Segment Start: Records to use
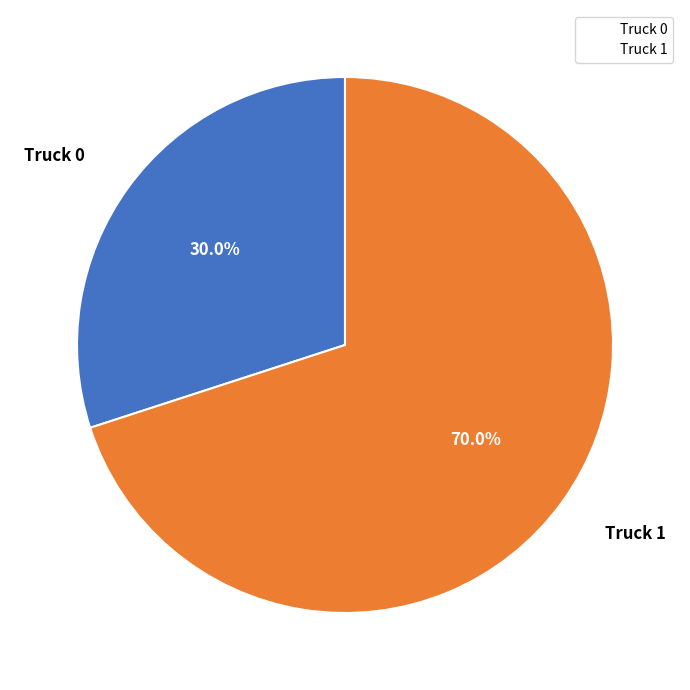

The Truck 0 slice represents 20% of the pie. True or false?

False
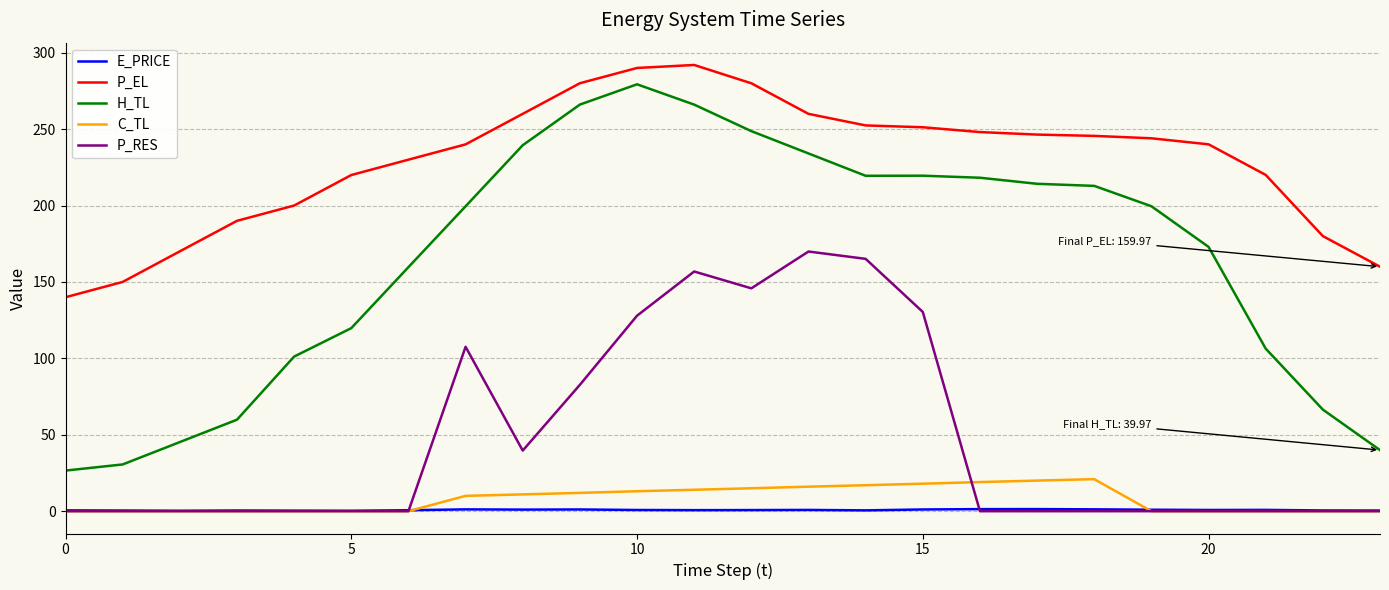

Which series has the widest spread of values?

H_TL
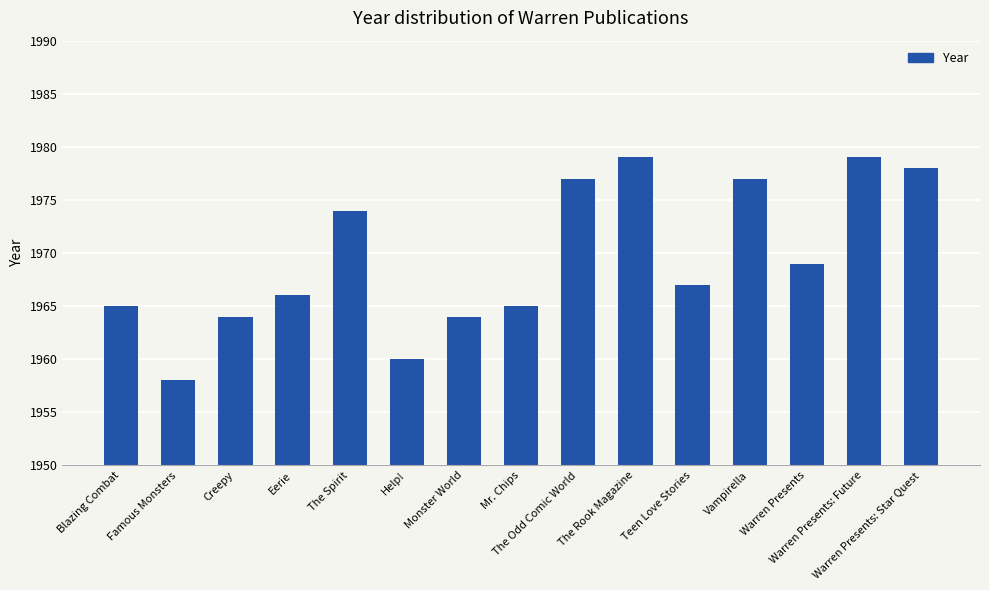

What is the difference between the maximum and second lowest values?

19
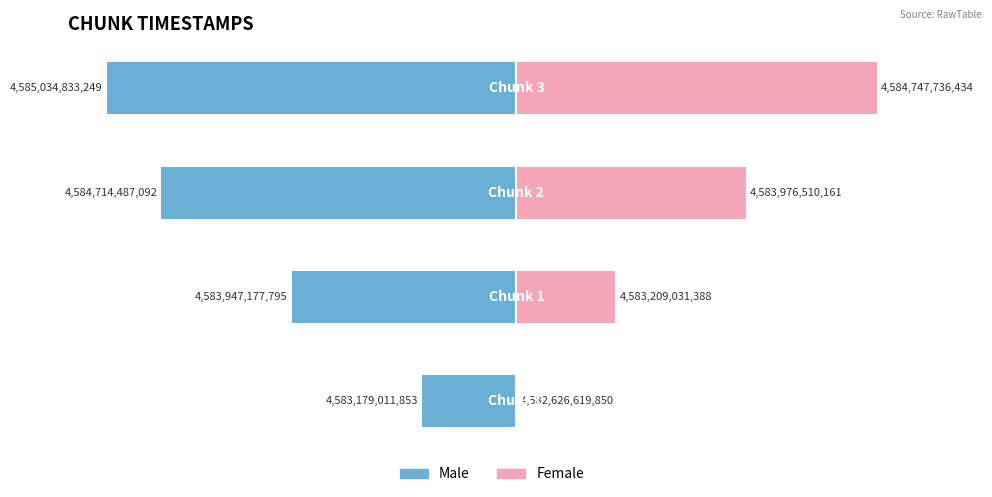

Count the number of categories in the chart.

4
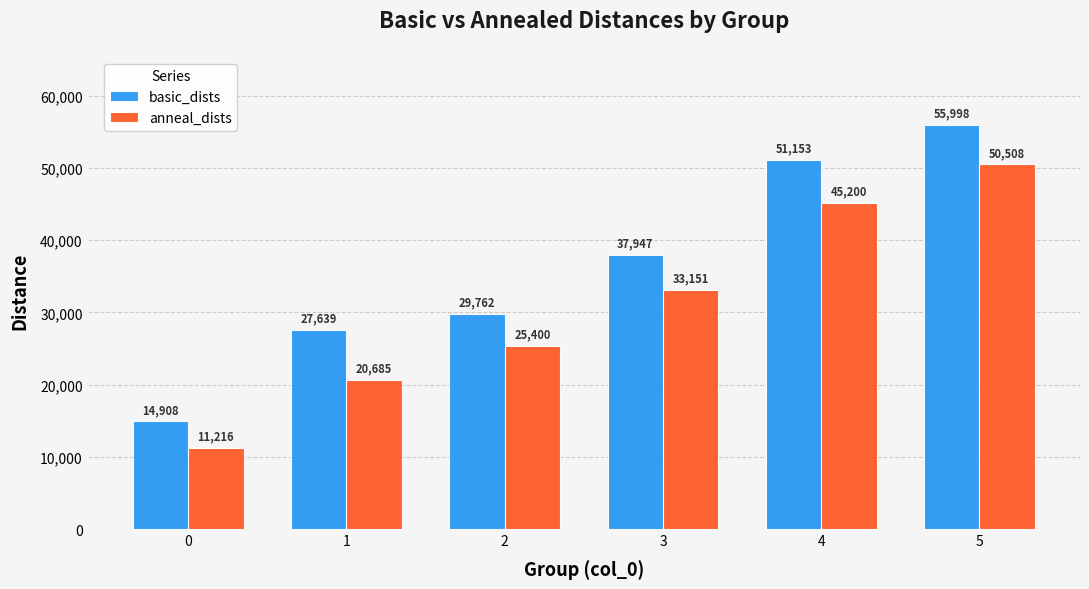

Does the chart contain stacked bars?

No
Segment End: Records to use
* Your assignment
Can you pull out the text of every entry above, word for word, without the pictures?

* Solution to this exercise
The Truck 0 slice represents 20% of the pie. True or false?

False

Which series has the widest spread of values?

H_TL

What is the difference between the maximum and second lowest values?

19

Count the number of categories in the chart.

4

Does the chart contain stacked bars?

No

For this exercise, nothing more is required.